Vermont is familiar territory to Lithuanians, especially southern Vermont, which is home to Camp Neringa (neringa.org), a Lithuanian heritage family camp in Marlboro.

Plepytė spent much of the morning at The Cotton Mill in Brattleboro, the business incubator space operated by the Brattleboro Development Credit Corp. After her impromptu news conference, she headed north to Windsor, South Royalton, Burlington, and Craftsbury.

She said she liked what she saw at The Cotton Mill, and said she enjoyed the smells of chocolate and fresh-baked granola from the businesses there.

“It was impressive to see how the local community and the people can help the local businesses to develop, providing different types of assistance and premises,” she said. “I think that inspires others as well to develop their own businesses.”

Longtime allies

The U.S. and Lithuania have enjoyed close ties over the years. Plepytė said the United States was one of the first countries to recognize Lithuania as an independent state in 1922 and stood by to support the tiny nation during its occupation by the former Soviet Union from 1939 to 1991.

With the collapse of the Soviet Union in 1990, Lithuania regained its independence and the United States again re-established diplomatic and economic ties. Now a member of NATO and the European Union, Lithuania remains a key ally of the U.S., and the country played a large role through NATO during the U.S. conflict in Afghanistan.

The chaos that has recently ensued after U.S. forces withdrew from Afghanistan, with the collapse of the Afghan government and military and the quick ascension of the Taliban to power, was “a sad situation,” said Plepytė.

“The decision was made to withdraw, and I think it’s right,” she said.

Now, she added, “we have to work closely with the U.S. and other allied countries on withdrawing the Afghan people who worked with us and helped us in building Afghanistan.”

“Nobody expected — not the E.U. or any of the European allies — how quickly the Taliban would come and take over,” Plepytė said.

Lithuanians questioned why their country got involved with the U.S. with military and development efforts in Afghanistan, but “then they felt very much for the Afghani people and they saw how Lithuania could help other countries, which are maybe so far away from our region.”

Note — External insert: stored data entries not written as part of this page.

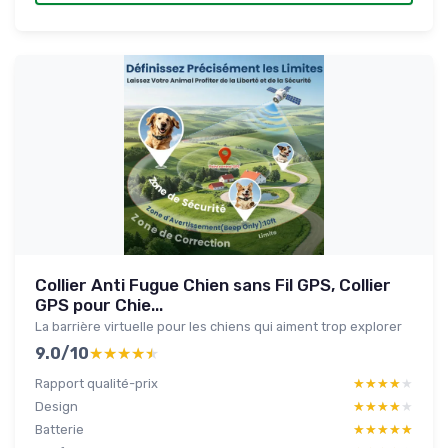
Collier Anti Fugue Chien sans Fil GPS, Collier
GPS pour Chie...
La barrière virtuelle pour les chiens qui aiment trop explorer
9.0/10
★★★★★
★★★★★
Rapport qualité-prix
★★★★★
★★★★★
Design
★★★★★
★★★★★
Batterie
★★★★★
★★★★★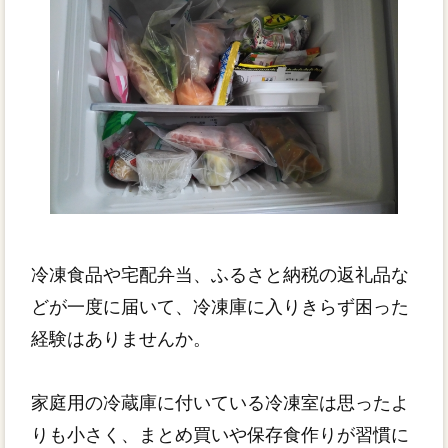
冷凍食品や宅配弁当、ふるさと納税の返礼品な
どが一度に届いて、冷凍庫に入りきらず困った
経験はありませんか。
家庭用の冷蔵庫に付いている冷凍室は思ったよ
りも小さく、まとめ買いや保存食作りが習慣に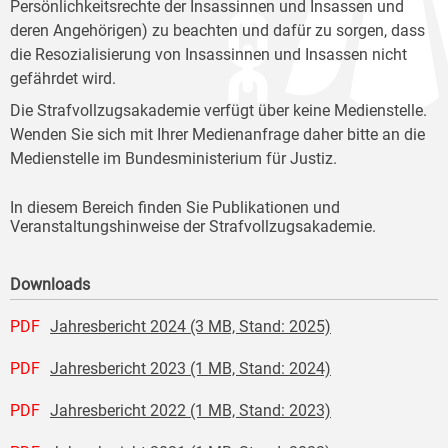
Persönlichkeitsrechte der Insassinnen und Insassen und
deren Angehörigen) zu beachten und dafür zu sorgen, dass
die Resozialisierung von Insassinnen und Insassen nicht
gefährdet wird.
Die Strafvollzugsakademie verfügt über keine Medienstelle.
Wenden Sie sich mit Ihrer Medienanfrage daher bitte an die
Medienstelle im Bundesministerium für Justiz.
In diesem Bereich finden Sie Publikationen und
Veranstaltungshinweise der Strafvollzugsakademie.
Downloads
PDF
Jahresbericht 2024 (3 MB, Stand: 2025)
PDF
Jahresbericht 2023 (1 MB, Stand: 2024)
PDF
Jahresbericht 2022 (1 MB, Stand: 2023)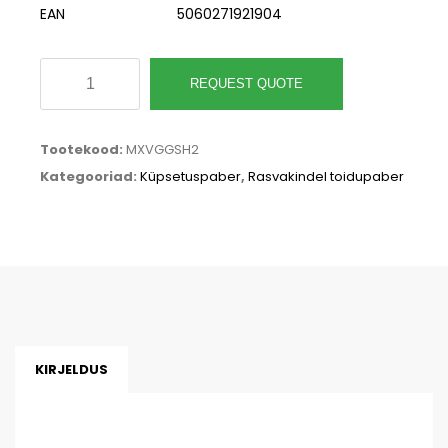
EAN
5060271921904
Rasvakindlad
REQUEST QUOTE
lehed,
(350
Tootekood:
MXVGGSH2
x
Kategooriad:
Küpsetuspaber
,
Rasvakindel toidupaber
225
mm)
kogus
KIRJELDUS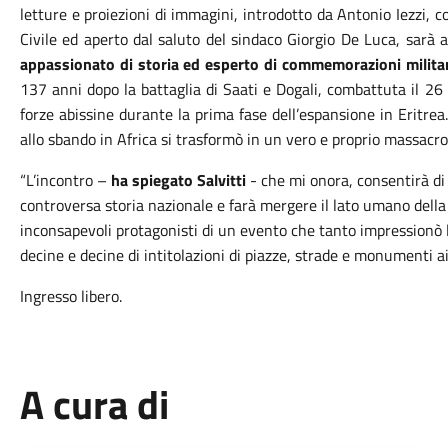
letture e proiezioni di immagini, introdotto da Antonio Iezzi, 
Civile ed aperto dal saluto del sindaco Giorgio De Luca, sarà 
appassionato di storia ed esperto di commemorazioni militar
137 anni dopo la battaglia di Saati e Dogali, combattuta il 26
forze abissine durante la prima fase dell’espansione in Eritrea.
allo sbando in Africa si trasformò in un vero e proprio massacro
“L’incontro –
ha spiegato Salvitti
- che mi onora, consentirà di
controversa storia nazionale e farà mergere il lato umano della v
inconsapevoli protagonisti di un evento che tanto impressionò l
decine e decine di intitolazioni di piazze, strade e monumenti ai 
Ingresso libero.
A cura di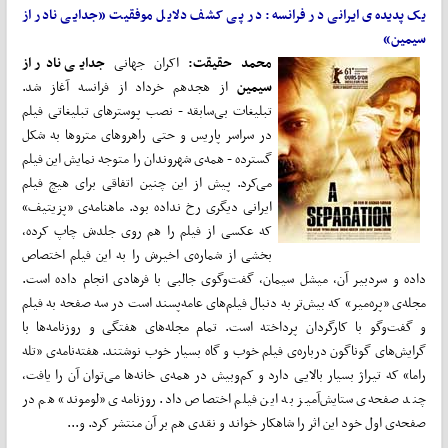
یک پدیده‌ی ایرانی در فرانسه: در پی کشف دلایل موفقیت «جدایی نادر از
سیمین»
محمد حقیقت:
اکران جهانی‌
جدایی نادر از
سیمین
از هجدهم خرداد از فرانسه آغاز شد.
تبلیغات بی‌سابقه - نصب پوسترهای تبلیغاتی فیلم
در سراسر پاریس و حتی راهروهای متروها به شکل
گسترده - همه‌ی شهروندان را متوجه نمایش این فیلم
می‌کرد. پیش از این چنین اتفاقی برای هیچ فیلم
ایرانی دیگری رخ نداده بود. ماهنامه‌ی «پزیتیف»
که عکسی از فیلم را هم روی جلدش چاپ کرده،
بخشی از شماره‌ی اخیرش را به این فیلم اختصاص
داده و سردبیر آن، میشل سیمان، گفت‌وگوی جالبی با فرهادی انجام داده است.
مجله‌ی «پره‌میر» که بیش‌تر به دنبال فیلم‌های عامه‌پسند است در سه صفحه به فیلم
و گفت‌وگو با کارگردان پرداخته است. تمام مجله‌های هفتگی و روزنامه‌ها با
گرایش‌های گوناگون درباره‌ی فیلم خوب و گاه بسیار خوب نوشتند. هفته‌نامه‌ی «تله
راما» که تیراژ بسیار بالایی دارد و کم‌و‌بیش در همه‌ی خانه‌ها می‌توان آن‌ را یافت،
چند صفحه‌ی ستایش‌آمیز به این فیلم اختصاص داد. روزنامه‌ی «لوموند» هم در
صفحه‌ی اول خود این اثر را شاهکار خواند و نقدی هم بر آن منتشر کرد. و...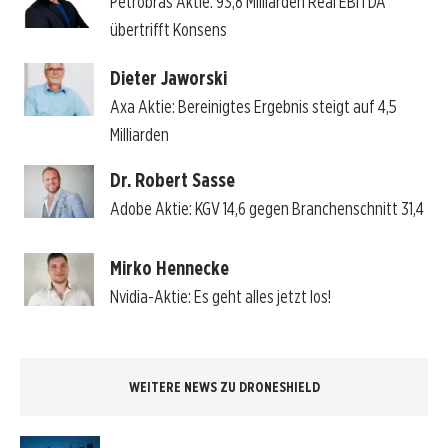
Petrobras Aktie: 93,8 Milliarden Real EBITDA
übertrifft Konsens
Dieter Jaworski
Axa Aktie: Bereinigtes Ergebnis steigt auf 4,5
Milliarden
Dr. Robert Sasse
Adobe Aktie: KGV 14,6 gegen Branchenschnitt 31,4
Mirko Hennecke
Nvidia-Aktie: Es geht alles jetzt los!
WEITERE NEWS ZU DRONESHIELD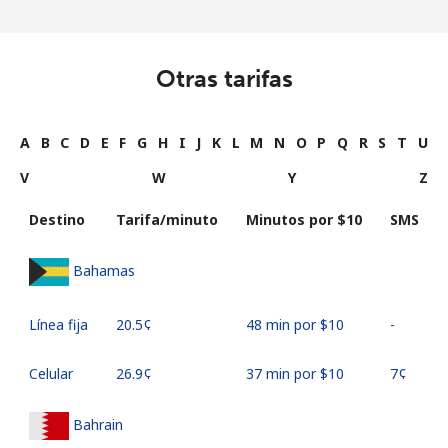
Otras tarifas
A
B
C
D
E
F
G
H
I
J
K
L
M
N
O
P
Q
R
S
T
U
V
W
Y
Z
Destino
Tarifa/minuto
Minutos por ⁦$10⁩
SMS
Bahamas
Línea fija
⁦20.5¢⁩
48 min por ⁦$10⁩
-
Celular
⁦26.9¢⁩
37 min por ⁦$10⁩
⁦7¢⁩
Bahrain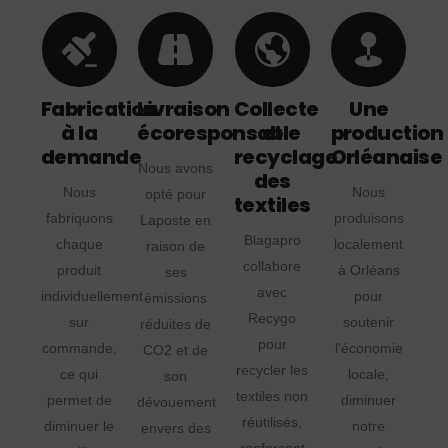
Fabrication
Livraison
Collecte
Une
à la
écoresponsable
et
production
demande
recyclage
Orléanaise
Nous avons
des
Nous
Nous
opté pour
textiles
fabriquons
produisons
Laposte en
Blagapro
chaque
localement
raison de
collabore
produit
à Orléans
ses
avec
individuellement
pour
émissions
Recygo
sur
soutenir
réduites de
pour
commande,
l'économie
CO2 et de
recycler les
ce qui
locale,
son
textiles non
permet de
diminuer
dévouement
réutilisés,
diminuer le
notre
envers des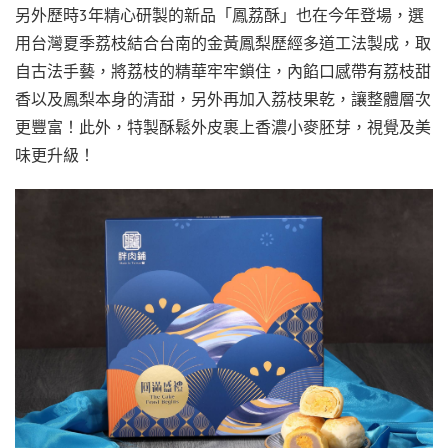
另外歷時3年精心研製的新品「鳳荔酥」也在今年登場，選
用台灣夏季荔枝結合台南的金黃鳳梨歷經多道工法製成，取
自古法手藝，將荔枝的精華牢牢鎖住，內餡口感帶有荔枝甜
香以及鳳梨本身的清甜，另外再加入荔枝果乾，讓整體層次
更豐富！此外，特製酥鬆外皮裹上香濃小麥胚芽，視覺及美
味更升級！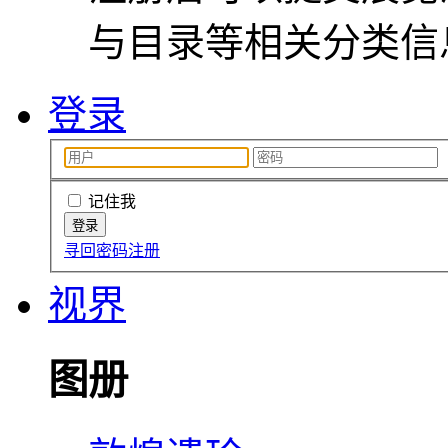
与目录等相关分类信
登录
记住我
寻回密码
注册
视界
图册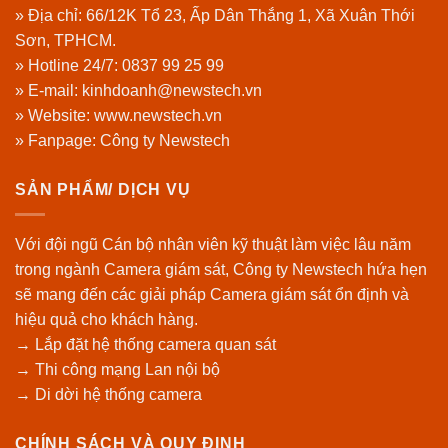
» Địa chỉ: 66/12K Tổ 23, Ấp Dân Thắng 1, Xã Xuân Thới
Sơn, TPHCM.
» Hotline 24/7:
0837 99 25 99
» E-mail: kinhdoanh@newstech.vn
» Website:
www.newstech.vn
» Fanpage:
Công ty Newstech
SẢN PHẨM/ DỊCH VỤ
Với đội ngũ Cán bộ nhân viên kỹ thuật làm việc lâu năm
trong ngành Camera giám sát, Công ty Newstech hứa hẹn
sẽ mang đến các giải pháp Camera giám sát ổn định và
hiệu quả cho khách hàng.
→ Lắp đặt hệ thống camera quan sát
→ Thi công mạng Lan nội bộ
→ Di dời hệ thống camera
CHÍNH SÁCH VÀ QUY ĐỊNH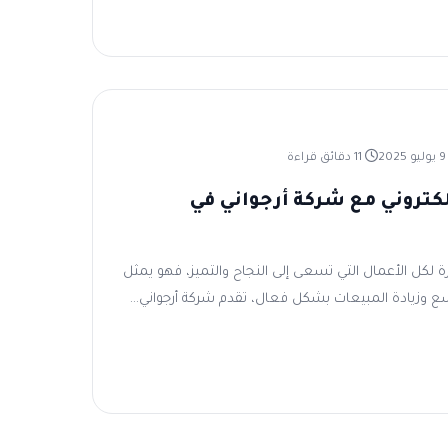
ليو 2025
11 دقائق قراءة
كتروني مع شركة أرجواني في
 لكل الأعمال التي تسعى إلى النجاح والتميز، فهو يمثل
ع وزيادة المبيعات بشكل فعال، تقدم شركة أرجواني...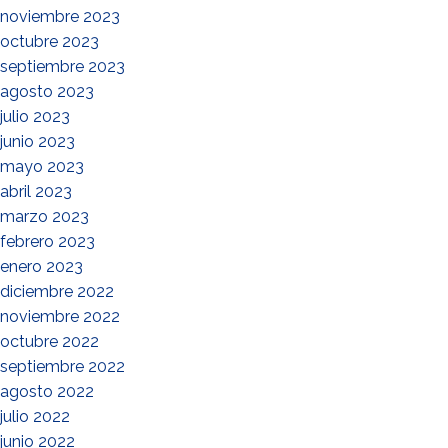
noviembre 2023
octubre 2023
septiembre 2023
agosto 2023
julio 2023
junio 2023
mayo 2023
abril 2023
marzo 2023
febrero 2023
enero 2023
diciembre 2022
noviembre 2022
octubre 2022
septiembre 2022
agosto 2022
julio 2022
junio 2022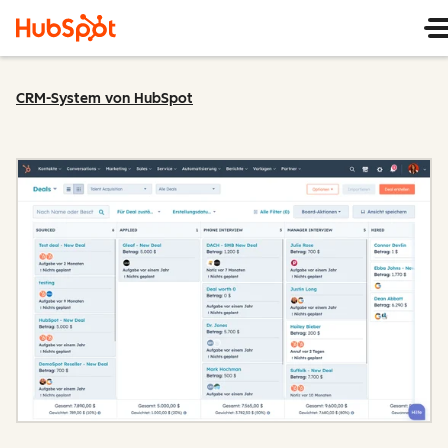
CRM-System von HubSpot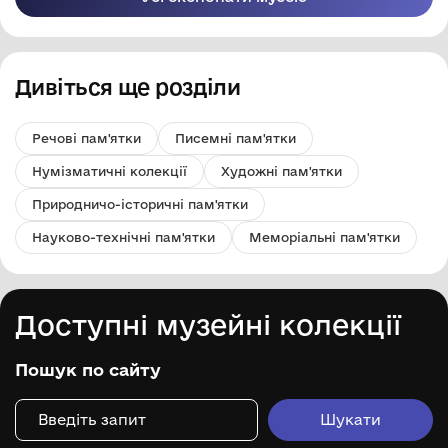
Дивіться ще розділи
Речові пам'ятки
Писемні пам'ятки
Нумізматичні колекції
Художні пам'ятки
Природничо-історичні пам'ятки
Науково-технічні пам'ятки
Меморіальні пам'ятки
Доступні музейні колекції
Пошук по сайту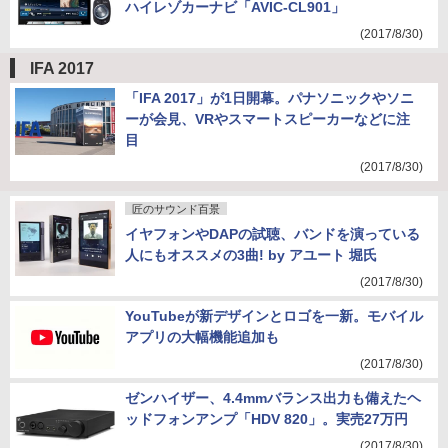
ハイレゾカーナビ「AVIC-CL901」
(2017/8/30)
IFA 2017
「IFA 2017」が1日開幕。パナソニックやソニ
ーが会見、VRやスマートスピーカーなどに注
目
(2017/8/30)
匠のサウンド百景
イヤフォンやDAPの試聴、バンドを演っている
人にもオススメの3曲! by アユート 堀氏
(2017/8/30)
YouTubeが新デザインとロゴを一新。モバイル
アプリの大幅機能追加も
(2017/8/30)
ゼンハイザー、4.4mmバランス出力も備えたヘ
ッドフォンアンプ「HDV 820」。実売27万円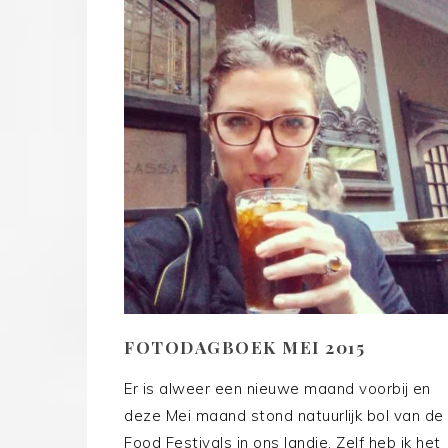
FOTODAGBOEK MEI 2015
Er is alweer een nieuwe maand voorbij en
deze Mei maand stond natuurlijk bol van de
Food Festivals in ons landje. Zelf heb ik het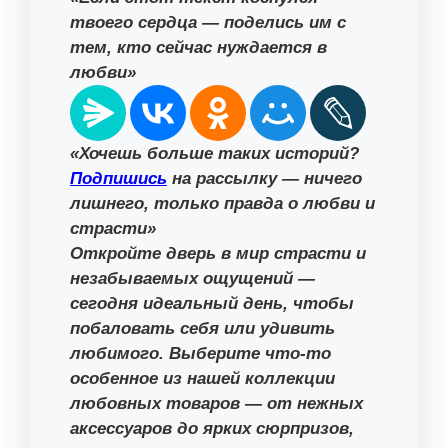
твоего сердца — поделись им с
тем, кто сейчас нуждается в
любви»
«Хочешь больше таких историй?
Подпишись
на рассылку — ничего
лишнего, только правда о любви и
страсти»
Откройте дверь в мир страсти и
незабываемых ощущений —
сегодня идеальный день, чтобы
побаловать себя или удивить
любимого. Выберите что-то
особенное из нашей коллекции
любовных товаров — от нежных
аксессуаров до ярких сюрпризов,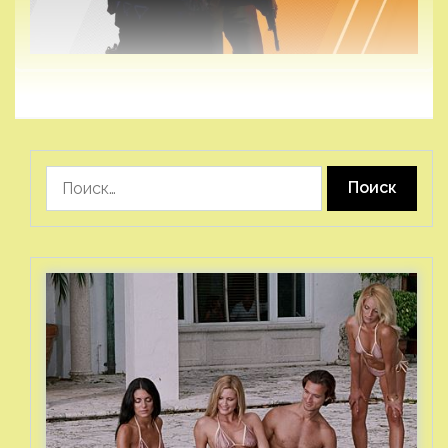
Найти: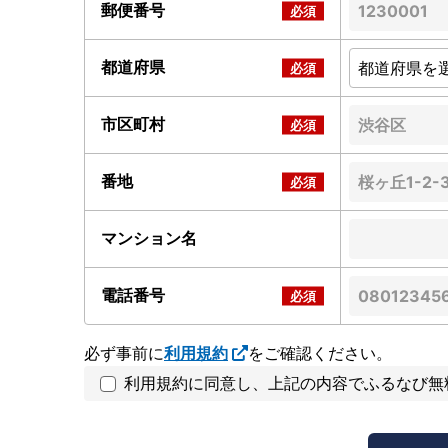
郵便番号
都道府県
市区町村
番地
マンション名
電話番号
必ず事前に
利用規約
をご確認ください。
利用規約に同意し、上記の内容でふるなび無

Just the same, she said, Afghanistan “has to be able to protect itself and ensure its own economic future.”

Secrest, a fourth-generation Lithuanian-American, first came to the region as a camper and, later, a counselor at Camp Neringa. After graduating from Villanova College in 1991, she spent two years in Lithuania and witnessed firsthand the fall of the Soviet Union and the return of the country to independence.

She returned to the U.S. and joined the new Lithuanian embassy as an advisor for educational and cultural affairs. After leaving to study at the SIT Graduate Institute in Brattleboro, she was granted Lithuanian citizenship.

Now a self-employed executive leadership coach, Secrest was named honorary consul to Lithuania in 2014.

According to a news release announcing the appointment, Lithuania, northeast of Poland on the Baltic Sea, is “comparable in area to Vermont and has a population of 3 million in a largely rural country of lakes and forest.”

“Lithuania is situated at the geographic center of Europe,” Secrest said at the time. “It could serve as a great connection to Europe for Vermont exports, and a gateway in particular to Eastern Europe for Vermont businesses. And because it’s a small country, it can be easier to access the right people to get things done quickly.”

A collaboration with Vermont

Plepytė said she sees see great potential for Vermont and Lithuania to work together.

Lithuania has some of the fastest wired and wireless internet and cellular phone service in Europe, which Plepytė said has helped the country attract many financial technology companies.

At the same time, like Vermont, Lithuania is trying to balance its growing tech sector and its longtime agricultural sector.

“We hope to take some concrete steps where we can cooperate and see the possibilities in high tech and life sciences,” she said.

For her, meeting people and learning more about Vermont was the first step toward building those connections.

“We’ve learned from Vermont that it is not quantity, but quality, that is important,” she said.